CALF: A collared moose calf poses for the camera.
She also found that the weight of her population’s short-yearling calves influences both factors of first calving age and twin likelihood. The bigger the calf, the more likely she'll start to have babies earlier and also have more twins, at least until she turns 7. This is a particularly interesting new discovery in the study of moose—nobody else has made this scientific connection yet.
“Considering moose do not experience compensatory growth,” said Henslee, “and heavy short-yearlings become heavy adults compared to lighter counterparts, I think it makes sense that heavier short-yearlings have a leg up in maximizing their reproductive success, perhaps throughout their lifetime.”
One thing that short-yearling mass doesn’t seem to affect is the survival rate of her future calves. Henslee’s research found a calf survival rate of only 18% that was seemingly random. As she explained, this is probably due to the high rate of brown bears chomping on them as easy prey.
Adult moose, however, have a pretty high survival rate. That, combined with the high reproductive rate, means that the population is still growing—not too rapidly, but it is growing.

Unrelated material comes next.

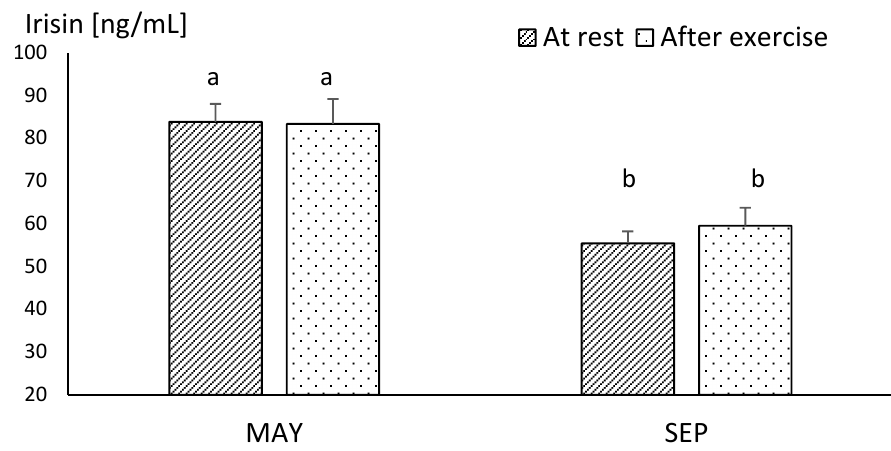
Figure 1. The mean values of plasma irisin concentration in racehorse at the beginning (MAY) and in the end (SEP) of the training season. Error bars represent standard errors ( n = 10). a,b—different letters indicate significant differences ( p ≤ 0.001).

By studying these pieces of the moose-reproduction puzzle, Henslee is directly contributing not only to the management of the areas she works in, but other areas of low-density moose populations as well. And even beyond the direct application of her work to wildlife management agencies, this analysis helps researchers better understand the moose species as a whole, including how their reproductive output in adulthood is linked to other factors earlier on.
Another interesting thing about these moose she’s researching, Henslee says, is the individual variation between moose. Studying populations as a whole reveals how moose each have their own personalities, choices and preferences.

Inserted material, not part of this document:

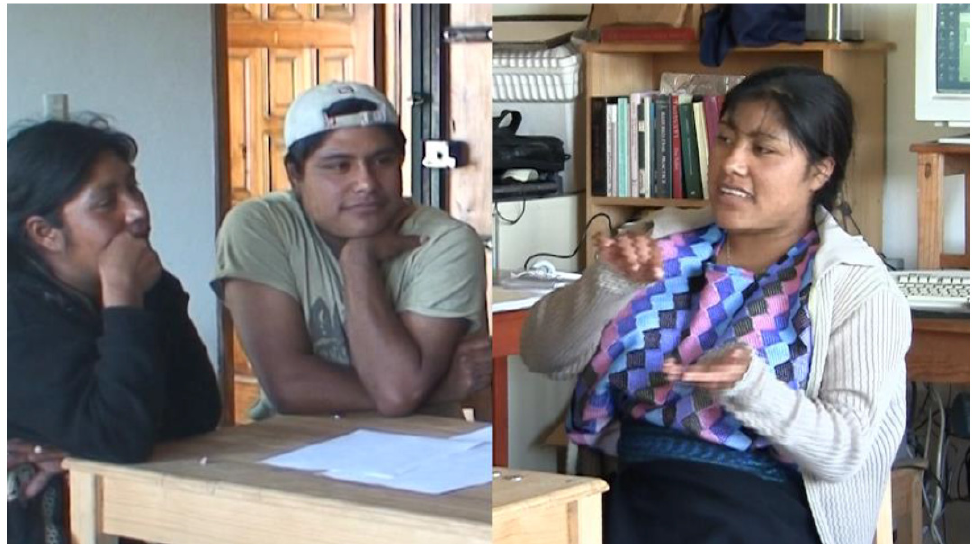
Figure 5. Terry begins her signed turn, gazing at her interlocutors.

“It's important to remember that even though researchers make assumptions about populations or even species as a whole, individual animals make their own set of complicated choices every day to ensure their survival or survival of their young,” said Henslee. “It certainly keeps you guessing!”

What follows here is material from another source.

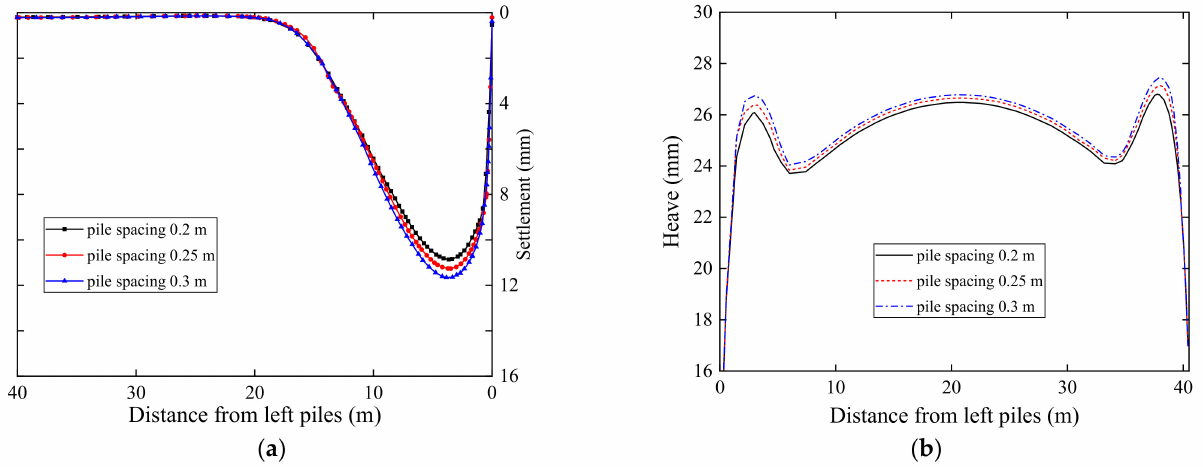
Figure 20. Settlement curve of surface soil and uplift curve of the bottom of excavation: ( a ) surface settlement curve; ( b ) heave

COLLARING - Henslee holds a young moose calf as part of her field work in Game Management Unit 22.
As a professional biologist and soon-to-be M.S. graduate, Henslee has some advice for young scientists: “keep an open mind and try to get experience in as many different things as you can.” She explains that taking on tasks that pop up and offer different avenues of experience can expand your skill set and find new things you’re passionate about. As Henslee says: “you never know what might end up inspiring yo
She also explains a similar attitude toward reading: exploring your field widely by reading the relevant literature can help you find avenues of exploration, new methods to explore and get the creativity flowing that’s essential for good research design.
“I found that reading the literature, even if it may not seem entirely relevant at first, made a huge difference in helping me identify research needs,” explained Henslee. “I struggled to gain my footing with a focused research idea at first, but now I have a handful of ideas that I want to pursue once I defend my thesis and publish my chapters. One answer seems to lead to many more questions.”
Henslee started working with the Alaska Department of Fish and Game in 2019. Before that, she earned her Bachelor of Technology degree in Wildlife Management from the State University of New York Cobleskill.
For the future of this particular research, Henslee is hoping to incorporate data from further regions to study factors like population density and other environmental conditions. Moving forward, she’s going to keep working here in Alaska to keep our moose populations healthy and well-managed.